TASK ITEM. Write out the records below again, substituting "Cordura" for "Gore-Tex" and leaving everything else unchanged.

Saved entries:
Start of Block

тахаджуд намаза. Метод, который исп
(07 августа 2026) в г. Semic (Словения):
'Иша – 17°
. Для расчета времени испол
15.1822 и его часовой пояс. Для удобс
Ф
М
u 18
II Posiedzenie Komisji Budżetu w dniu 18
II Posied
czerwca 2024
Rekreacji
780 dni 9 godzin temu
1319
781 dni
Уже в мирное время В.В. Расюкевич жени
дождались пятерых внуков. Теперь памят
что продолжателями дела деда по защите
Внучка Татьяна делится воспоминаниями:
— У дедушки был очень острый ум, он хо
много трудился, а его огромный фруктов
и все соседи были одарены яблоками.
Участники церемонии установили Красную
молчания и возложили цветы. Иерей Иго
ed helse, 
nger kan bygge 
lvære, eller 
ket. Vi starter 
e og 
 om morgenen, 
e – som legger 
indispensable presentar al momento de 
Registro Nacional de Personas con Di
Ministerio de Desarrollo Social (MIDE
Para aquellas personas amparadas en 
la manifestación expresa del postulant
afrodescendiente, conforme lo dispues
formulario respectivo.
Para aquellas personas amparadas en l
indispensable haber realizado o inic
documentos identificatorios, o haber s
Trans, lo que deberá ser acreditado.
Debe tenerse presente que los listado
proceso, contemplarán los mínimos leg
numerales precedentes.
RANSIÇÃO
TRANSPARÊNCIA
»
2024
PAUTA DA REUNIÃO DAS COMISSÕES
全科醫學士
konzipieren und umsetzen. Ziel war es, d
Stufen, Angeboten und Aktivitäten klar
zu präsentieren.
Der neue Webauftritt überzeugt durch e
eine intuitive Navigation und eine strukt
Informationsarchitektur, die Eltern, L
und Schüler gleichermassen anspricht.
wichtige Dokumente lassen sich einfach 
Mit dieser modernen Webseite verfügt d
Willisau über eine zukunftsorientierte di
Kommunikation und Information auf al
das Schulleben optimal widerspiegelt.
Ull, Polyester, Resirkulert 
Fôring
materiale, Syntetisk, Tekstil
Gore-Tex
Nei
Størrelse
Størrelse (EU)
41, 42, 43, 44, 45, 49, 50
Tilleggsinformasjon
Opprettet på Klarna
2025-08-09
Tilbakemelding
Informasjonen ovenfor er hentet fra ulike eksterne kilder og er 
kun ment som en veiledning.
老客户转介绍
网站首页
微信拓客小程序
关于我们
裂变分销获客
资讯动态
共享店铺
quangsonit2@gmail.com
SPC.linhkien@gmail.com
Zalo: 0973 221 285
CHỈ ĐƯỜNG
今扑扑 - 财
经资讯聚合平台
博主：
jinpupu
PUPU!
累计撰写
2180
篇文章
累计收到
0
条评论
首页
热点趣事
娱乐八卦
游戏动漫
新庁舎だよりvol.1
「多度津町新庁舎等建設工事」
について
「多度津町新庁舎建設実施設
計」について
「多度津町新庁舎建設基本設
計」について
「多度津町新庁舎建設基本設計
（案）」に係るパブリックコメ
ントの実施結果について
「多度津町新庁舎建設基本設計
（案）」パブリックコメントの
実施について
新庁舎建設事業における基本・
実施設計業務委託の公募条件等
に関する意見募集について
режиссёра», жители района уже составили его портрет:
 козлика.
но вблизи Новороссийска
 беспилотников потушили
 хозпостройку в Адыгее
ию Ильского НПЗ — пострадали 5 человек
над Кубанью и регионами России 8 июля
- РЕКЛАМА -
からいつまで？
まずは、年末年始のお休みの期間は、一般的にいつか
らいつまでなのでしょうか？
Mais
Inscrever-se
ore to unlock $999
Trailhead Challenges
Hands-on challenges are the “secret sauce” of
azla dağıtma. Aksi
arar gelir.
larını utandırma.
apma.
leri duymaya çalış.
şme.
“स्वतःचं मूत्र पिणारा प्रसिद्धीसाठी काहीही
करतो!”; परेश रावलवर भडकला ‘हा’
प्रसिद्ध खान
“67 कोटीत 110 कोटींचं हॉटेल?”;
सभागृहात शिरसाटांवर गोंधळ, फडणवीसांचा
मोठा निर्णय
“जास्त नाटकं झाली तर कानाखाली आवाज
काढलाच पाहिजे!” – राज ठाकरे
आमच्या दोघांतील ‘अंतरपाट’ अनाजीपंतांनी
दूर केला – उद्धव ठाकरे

End of Block

WRITTEN SOLUTION.
тахаджуд намаза. Метод, который исп
(07 августа 2026) в г. Semic (Словения):
'Иша – 17°
. Для расчета времени испол
15.1822 и его часовой пояс. Для удобс
Ф
М
u 18
II Posiedzenie Komisji Budżetu w dniu 18
II Posied
czerwca 2024
Rekreacji
780 dni 9 godzin temu
1319
781 dni
Уже в мирное время В.В. Расюкевич жени
дождались пятерых внуков. Теперь памят
что продолжателями дела деда по защите
Внучка Татьяна делится воспоминаниями:
— У дедушки был очень острый ум, он хо
много трудился, а его огромный фруктов
и все соседи были одарены яблоками.
Участники церемонии установили Красную
молчания и возложили цветы. Иерей Иго
ed helse, 
nger kan bygge 
lvære, eller 
ket. Vi starter 
e og 
 om morgenen, 
e – som legger 
indispensable presentar al momento de 
Registro Nacional de Personas con Di
Ministerio de Desarrollo Social (MIDE
Para aquellas personas amparadas en 
la manifestación expresa del postulant
afrodescendiente, conforme lo dispues
formulario respectivo.
Para aquellas personas amparadas en l
indispensable haber realizado o inic
documentos identificatorios, o haber s
Trans, lo que deberá ser acreditado.
Debe tenerse presente que los listado
proceso, contemplarán los mínimos leg
numerales precedentes.
RANSIÇÃO
TRANSPARÊNCIA
»
2024
PAUTA DA REUNIÃO DAS COMISSÕES
全科醫學士
konzipieren und umsetzen. Ziel war es, d
Stufen, Angeboten und Aktivitäten klar
zu präsentieren.
Der neue Webauftritt überzeugt durch e
eine intuitive Navigation und eine strukt
Informationsarchitektur, die Eltern, L
und Schüler gleichermassen anspricht.
wichtige Dokumente lassen sich einfach 
Mit dieser modernen Webseite verfügt d
Willisau über eine zukunftsorientierte di
Kommunikation und Information auf al
das Schulleben optimal widerspiegelt.
Ull, Polyester, Resirkulert 
Fôring
materiale, Syntetisk, Tekstil
Cordura
Nei
Størrelse
Størrelse (EU)
41, 42, 43, 44, 45, 49, 50
Tilleggsinformasjon
Opprettet på Klarna
2025-08-09
Tilbakemelding
Informasjonen ovenfor er hentet fra ulike eksterne kilder og er 
kun ment som en veiledning.
老客户转介绍
网站首页
微信拓客小程序
关于我们
裂变分销获客
资讯动态
共享店铺
quangsonit2@gmail.com
SPC.linhkien@gmail.com
Zalo: 0973 221 285
CHỈ ĐƯỜNG
今扑扑 - 财
经资讯聚合平台
博主：
jinpupu
PUPU!
累计撰写
2180
篇文章
累计收到
0
条评论
首页
热点趣事
娱乐八卦
游戏动漫
新庁舎だよりvol.1
「多度津町新庁舎等建設工事」
について
「多度津町新庁舎建設実施設
計」について
「多度津町新庁舎建設基本設
計」について
「多度津町新庁舎建設基本設計
（案）」に係るパブリックコメ
ントの実施結果について
「多度津町新庁舎建設基本設計
（案）」パブリックコメントの
実施について
新庁舎建設事業における基本・
実施設計業務委託の公募条件等
に関する意見募集について
режиссёра», жители района уже составили его портрет:
 козлика.
но вблизи Новороссийска
 беспилотников потушили
 хозпостройку в Адыгее
ию Ильского НПЗ — пострадали 5 человек
над Кубанью и регионами России 8 июля
- РЕКЛАМА -
からいつまで？
まずは、年末年始のお休みの期間は、一般的にいつか
らいつまでなのでしょうか？
Mais
Inscrever-se
ore to unlock $999
Trailhead Challenges
Hands-on challenges are the “secret sauce” of
azla dağıtma. Aksi
arar gelir.
larını utandırma.
apma.
leri duymaya çalış.
şme.
“स्वतःचं मूत्र पिणारा प्रसिद्धीसाठी काहीही
करतो!”; परेश रावलवर भडकला ‘हा’
प्रसिद्ध खान
“67 कोटीत 110 कोटींचं हॉटेल?”;
सभागृहात शिरसाटांवर गोंधळ, फडणवीसांचा
मोठा निर्णय
“जास्त नाटकं झाली तर कानाखाली आवाज
काढलाच पाहिजे!” – राज ठाकरे
आमच्या दोघांतील ‘अंतरपाट’ अनाजीपंतांनी
दूर केला – उद्धव ठाकरे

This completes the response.